A ficção científica sempre se valeu da premissa do tempo para explorar diversas facetas do que seria possível fazer quando se há o controle do tempo. O que você faria se pudesse viajar no tempo? O que você mudaria na sua história se pudesse mudar algumas decisões? Outras obras optam pelo controle do tempo presente como “Logan” (2017), “O Homem Bicentenário” (1999) ou “A.I: Inteligência Artificial” (2001) e estudam o como lidamos com a infinitude. Outras buscam uma mescla entre filosofia e ciência na nossa relação com o tempo como foi em “Interestelar” (2014). Já na série original Amazon Prime Video que estreou no Brasil já durante essa crise causada pelo novo coronavírus, “Tales from the Loop”, a premissa busca explorar todas essas facetas da manipulação do espaço / tempo para ressaltar nossa complexa relação com o tempo.

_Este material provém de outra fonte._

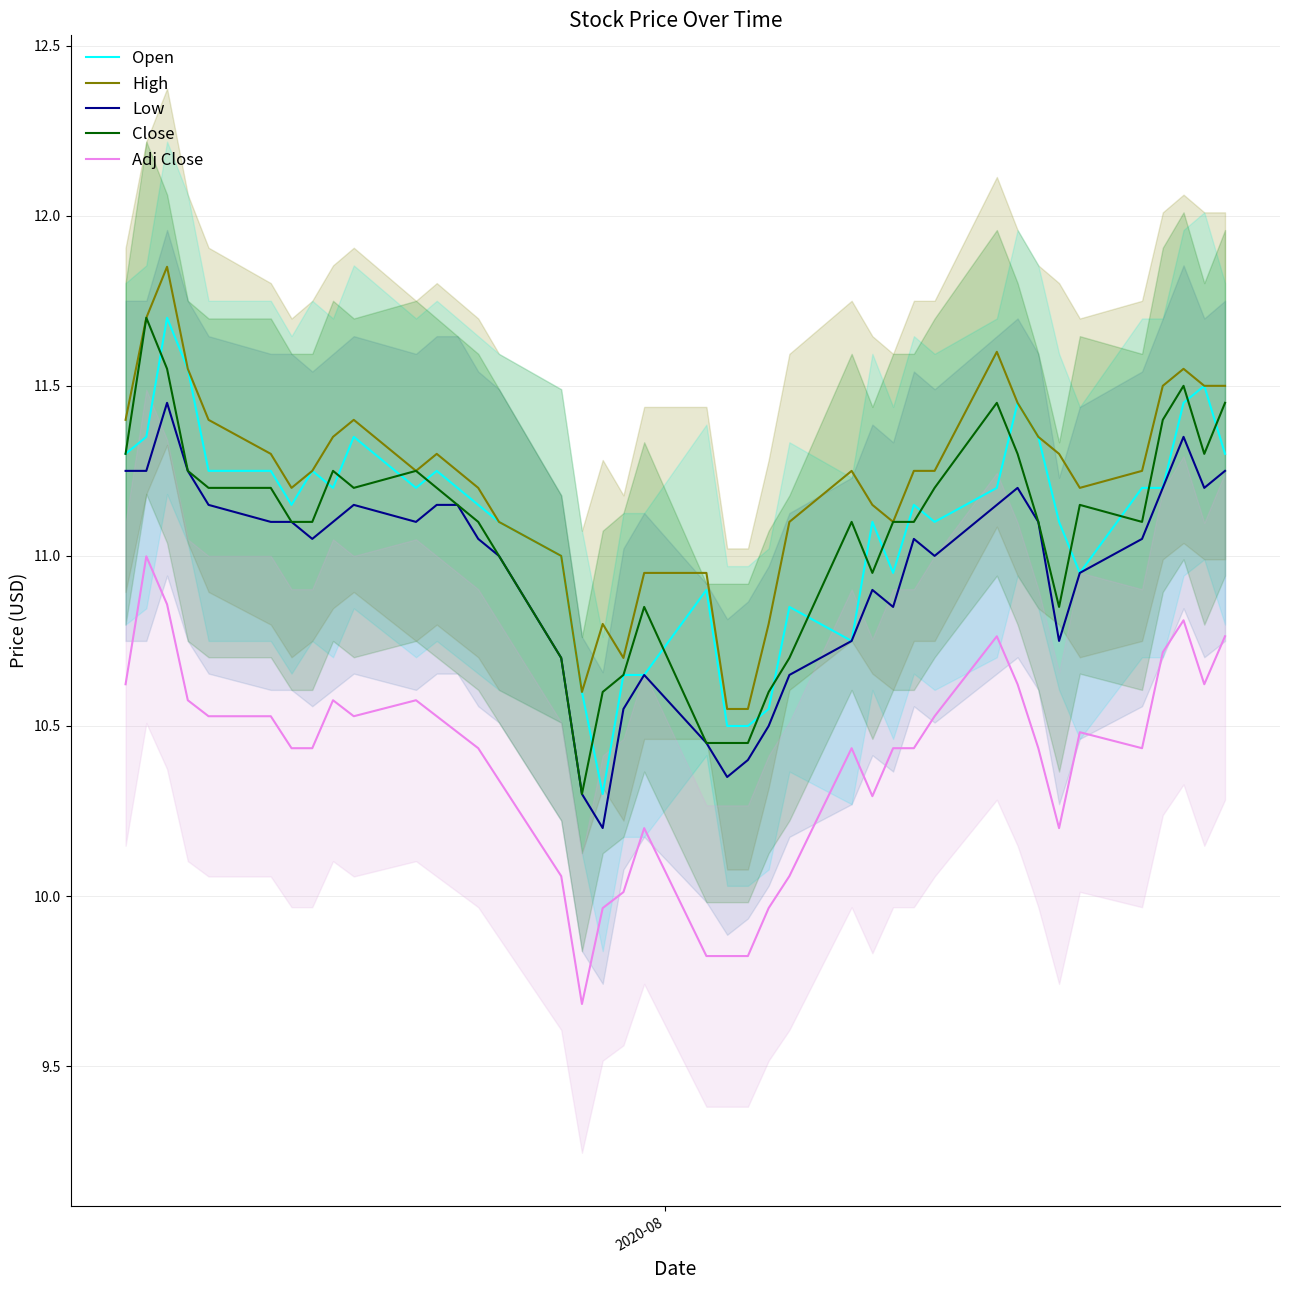

What is the lowest value of the Adj Close series?

9.7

A série, baseada nas pinturas do artista gráfico sueco Simon Stålenhag, é divida em pequenos contos que giram em torno de uma cidade que abriga uma máquina chamada Loop que foi construída para abrir e explorar os mistérios do universo. Em decorrência desses estudos, a cidade passa a apresentar algumas bizarrices que são exploradas nos seus 8 episódios. Em cada conto, somos apresentados a uma problemática que tem como ponto central a relação de seus personagens com o tempo. Por exemplo, no episódio que mais gosto uma jovem descobre como fazer para parar o tempo. Desta forma, ela congela o tempo para poder fazer tudo o que ela sempre quis fazer, porém, só parar o tempo não é suficiente pois temos uma relação muito complexa com o que é finito. Ninguém aprecia um término, mas pensar na eternidade das coisas também tem suas contrariedades.

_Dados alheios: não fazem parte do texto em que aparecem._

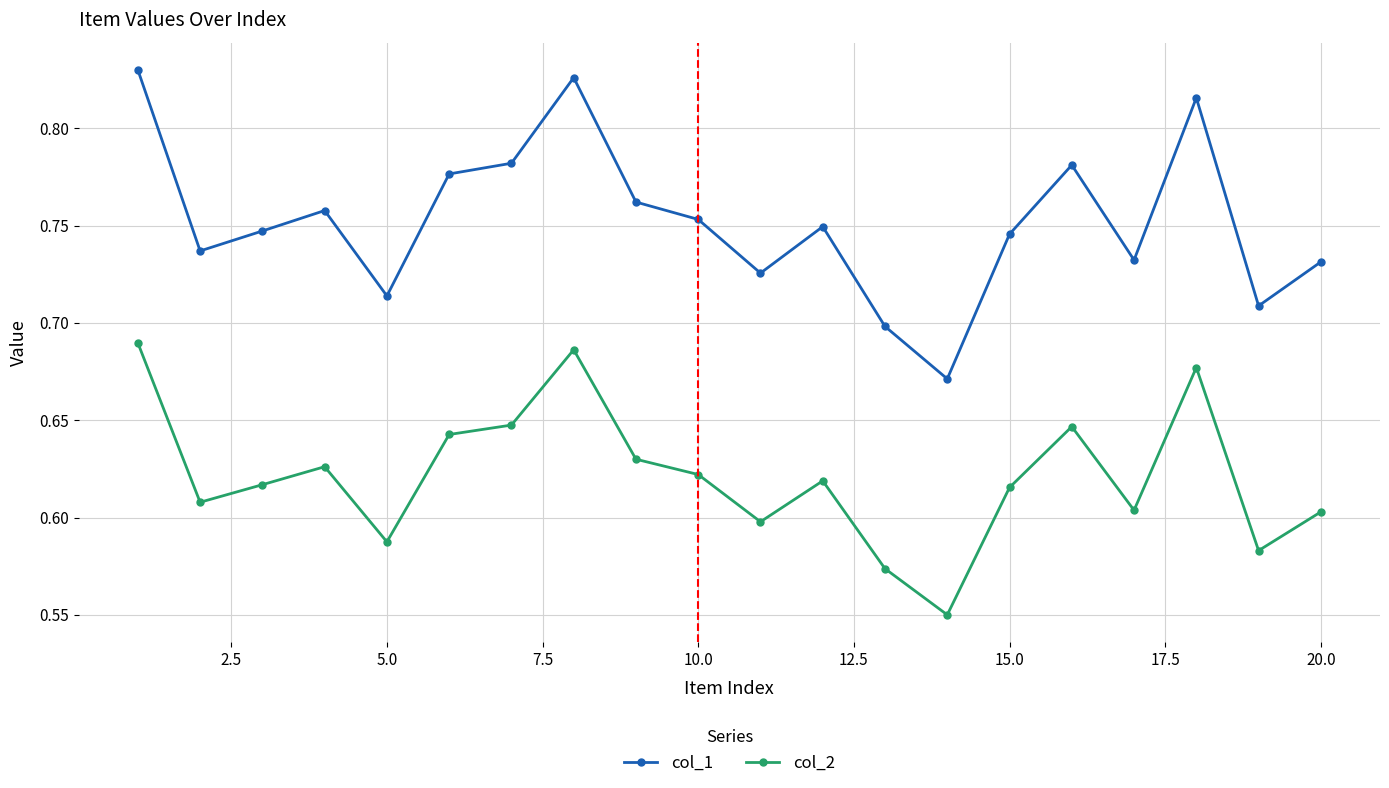

What are all the series names shown in the legend?

col_1, col_2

Umas das pinturas de Simon Stålenhag que inspiraram a série


A séria parte de uma estética steampunk para criar atemporalidade à sua narrativa. A história parece se passar nos anos 80 mas a tecnologia empregada nesses gadgets futuristas que controlam o tempo é uma mescla de passado com presente. Dessa forma, o tempo passa a ser algo intangível, inexplicável e incalculável. Outro episódio que gosto bastante é o do garoto que sofre com uma grande perda e busca de todas as maneira reverter o tempo para trazer a pessoa de volta. Toda a complexidade que a morte traz quando falamos do tempo que passou carrega consigo o peso de não termos passado tempo suficiente com essa pessoa, ou que não tivemos tempo suficiente para que pudéssemos dizer algo que deveria ser dito. Novamente é mais sobre o que fazemos com o tempo do que o termos esse tempo ou não.

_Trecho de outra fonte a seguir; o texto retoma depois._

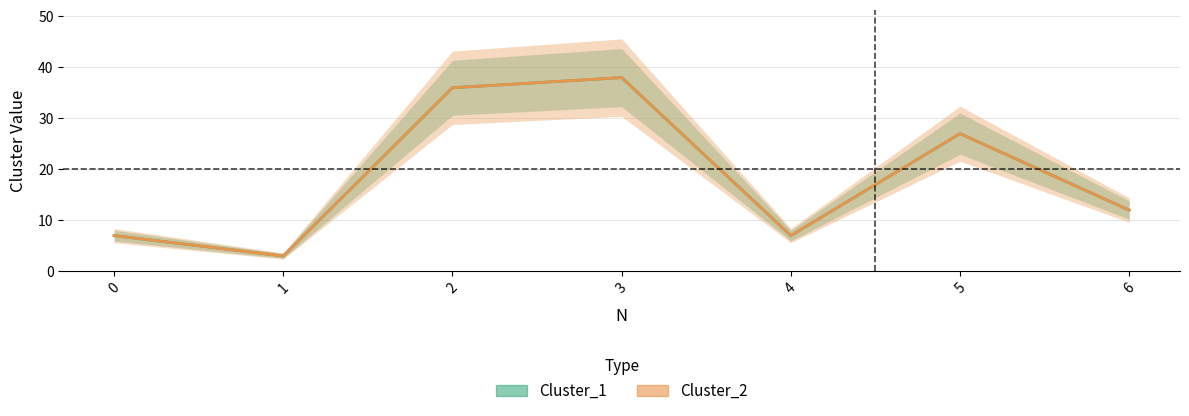

At which label is Cluster_2 closest to 20?

5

A cada episódio somos apresentados a uma problemática que não se soluciona. A série apresenta a questão, desenvolve as causas e efeitos mas não propõe a resposta, o que faz todo o sentido pois um dos elementos basilares da ficção científica é trazer perguntas e não respostas. E se pudéssemos? E se fôssemos? E se existissem?


“Tales from the Loop” propõe refletirmos sobre como pensamos, vivemos e reagimos ao tempo. É uma séria de premissa simples que não perde tempo com teorias e explicações, dando espaço para que reflitamos sobre os temas propostos sem pressa. Talvez esse seja o melhor momento para que nós repensemos nossa relação com tempo.